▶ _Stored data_
*** Begin section ***
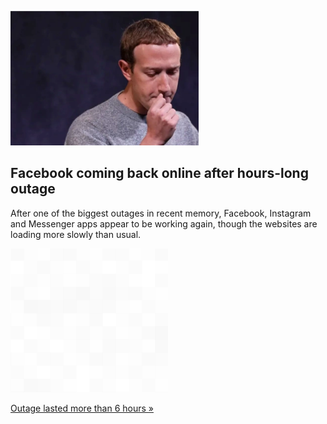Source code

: 
![Facebook coming back online after hours-long outage](./20211004235900.png)
## Facebook coming back online after hours-long outage

After one of the biggest outages in recent memory, Facebook, Instagram and Messenger apps appear to be working again, though the websites are loading more slowly than usual.

![pic](../square_bg.png)

[Outage lasted more than 6 hours »](https://www.yahoo.com/finance/news/facebook-instagram-whatsapp-messenger-down-161653706.html)
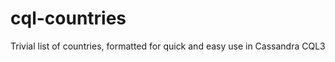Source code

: cql-countries
=============

Trivial list of countries, formatted for quick and easy use in Cassandra CQL3
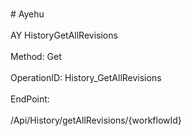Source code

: <br>#     Ayehu</br>
<br>AY HistoryGetAllRevisions</br>
<br>Method: Get</br>
<br>OperationID: History_GetAllRevisions</br>
<br>EndPoint:</br>
<br>/Api/History/getAllRevisions/{workflowId}</br>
*** End section ***
▶ _Task objective_
Swap "Trivial" for "Simple" in the stretch from the line containing "[Outage lasted more" through the end of the records, leaving everything else unchanged and the pictures out.

▶ _Written answer_
[Outage lasted more than 6 hours »](https://www.yahoo.com/finance/news/facebook-instagram-whatsapp-messenger-down-161653706.html)
Source code

: cql-countries
=============

Simple list of countries, formatted for quick and easy use in Cassandra CQL3
Source code

: <br>#     Ayehu</br>
<br>AY HistoryGetAllRevisions</br>
<br>Method: Get</br>
<br>OperationID: History_GetAllRevisions</br>
<br>EndPoint:</br>
<br>/Api/History/getAllRevisions/{workflowId}</br>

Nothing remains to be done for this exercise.